= World IPv6 Day and World IPv6 Launch Day =

Technology events in 2011 and 2012

World IPv6 Launch Day logo

World IPv6 Day was a technical testing and publicity event in 2011 sponsored and organized by the Internet Society and several large Internet content services to test and promote public IPv6 deployment. Following the success of the 2011 test day, the Internet Society carried out a World IPv6 Launch day on June 6, 2012 which, instead of just a test day, was planned to permanently enable IPv6 for the products and services of the participants.

==World IPv6 Day==

World IPv6 Day was announced on January 12, 2011 with five anchoring companies: Facebook, Google, Yahoo, Akamai Technologies, and Limelight Networks. The event started at 00:00 UTC on June 8, 2011 and ended at 23:59 the same day. The main motivation for the event was to evaluate the real world effects of the IPv6 brokenness as seen by various synthetic tests. To this end, during World IPv6 Day major web companies and other industry players enabled IPv6 on their main websites for 24 hours. An additional goal was to motivate organizations across the industry – Internet service providers, hardware makers, operating system vendors and web companies – to prepare their services for IPv6, so as to ensure a successful transition from IPv4 as address space runs out.

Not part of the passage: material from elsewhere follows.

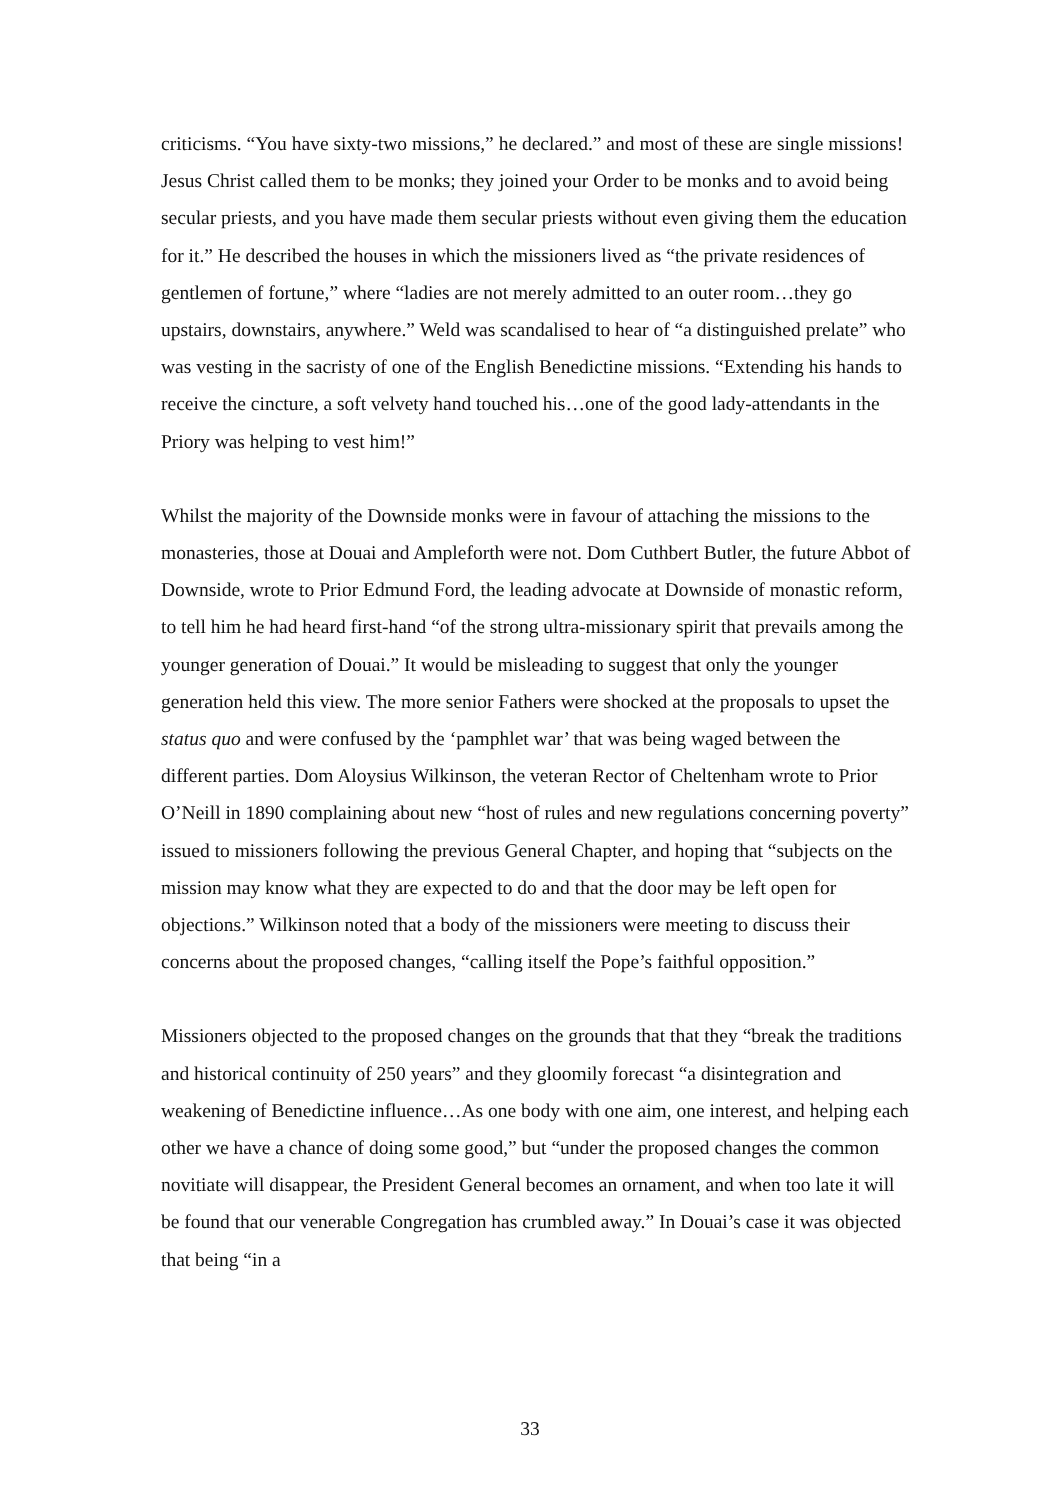criticisms. “You have sixty-two missions,” he declared.” and most of these are single missions! Jesus Christ called them to be monks; they joined your Order to be monks and to avoid being secular priests, and you have made them secular priests without even giving them the education for it.” He described the houses in which the missioners lived as “the private residences of gentlemen of fortune,” where “ladies are not merely admitted to an outer room…they go upstairs, downstairs, anywhere.” Weld was scandalised to hear of “a distinguished prelate” who was vesting in the sacristy of one of the English Benedictine missions. “Extending his hands to receive the cincture, a soft velvety hand touched his…one of the good lady-attendants in the Priory was helping to vest him!”
Whilst the majority of the Downside monks were in favour of attaching the missions to the monasteries, those at Douai and Ampleforth were not. Dom Cuthbert Butler, the future Abbot of Downside, wrote to Prior Edmund Ford, the leading advocate at Downside of monastic reform, to tell him he had heard first-hand “of the strong ultra-missionary spirit that prevails among the younger generation of Douai.” It would be misleading to suggest that only the younger generation held this view. The more senior Fathers were shocked at the proposals to upset the status quo and were confused by the ‘pamphlet war’ that was being waged between the different parties. Dom Aloysius Wilkinson, the veteran Rector of Cheltenham wrote to Prior O’Neill in 1890 complaining about new “host of rules and new regulations concerning poverty” issued to missioners following the previous General Chapter, and hoping that “subjects on the mission may know what they are expected to do and that the door may be left open for objections.” Wilkinson noted that a body of the missioners were meeting to discuss their concerns about the proposed changes, “calling itself the Pope’s faithful opposition.”
Missioners objected to the proposed changes on the grounds that that they “break the traditions and historical continuity of 250 years” and they gloomily forecast “a disintegration and weakening of Benedictine influence…As one body with one aim, one interest, and helping each other we have a chance of doing some good,” but “under the proposed changes the common novitiate will disappear, the President General becomes an ornament, and when too late it will be found that our venerable Congregation has crumbled away.” In Douai’s case it was objected that being “in a
33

The test primarily consisted of websites publishing AAAA records, which allow IPv6-capable hosts to connect using IPv6. Although Internet service providers (ISP) have been encouraged to participate, they were not expected to deploy anything active on that day, just increase their readiness to handle support issues. The concept was widely discussed at the 2010 Google IPv6 Conference.

Many companies and organizations participated in the experiment, including the largest search engines, social networking websites and Internet backbone & content distribution networks.

===Participants===
There were more than 400 participants in the original World IPv6 Day. including some of the most heavily accessed destinations on the Internet, content distribution networks, as well as various Internet service and infrastructure providers including: Comcast, Google, Yahoo, Facebook, Yandex YouTube, Akamai Technologies, Limelight Networks, Microsoft, Vonage, AOL, Mapquest, T-Online, Cisco, Juniper Networks, Huawei, the NTP pool, the US Department of Commerce, MasterCard, the BBC, and Telmex.

===Results===

Major carriers measured the percentage of IPv6 traffic of all Internet traffic as increasing from 0.024% to 0.041% with respect to native and tunneled stacks combined.
Most IPv6 traffic in consumer access networks was to Google sites. Demonstrating the need for content sites to adopt IPv6 for success, the biggest increase was actually in 6to4 transitional technologies.
Early results indicated that the day passed according to plan and without significant problems for the participants.

Cisco and Google reported no significant issues during the test. Facebook called the results encouraging, and decided to leave their developer site IPv6-enabled as a result. But the consensus was that more work needed to be done before IPv6 could consistently be applied.

The participants said they would continue to perform detailed analyses of the data. Many participants found it worthwhile to continue to maintain dual-stacks.

==World IPv6 Launch==

Following the success of the original World IPv6 Day, the exercise was repeated on June 6, 2012 as the World IPv6 Launch, this time with the intention of leaving IPv6 permanently enabled on all participating sites. The event was billed as "this time, it's for real".

===Participants===
Participants in the World IPv6 Launch included those from the 2011 test day, and many more, including the Wikimedia Foundation, which permanently enabled IPv6 on its sites, including Wikipedia.

===Results===
According to Alain Fiocco of Cisco, content that currently receives roughly 30% of global World Wide Web IPv4 pageviews should now have become available via IPv6 after World IPv6 Launch Day. IPv6 traffic on AMS-IX rose by 50% on the launch Day, from 2 Gbit/s to 3 Gbit/s. IPv6 traffic on Amsterdam Internet Exchange was measured by ether type distribution as 0.4 percent, while IPv4 was measured as 99.6 percent on average in both daily and weekly graphs.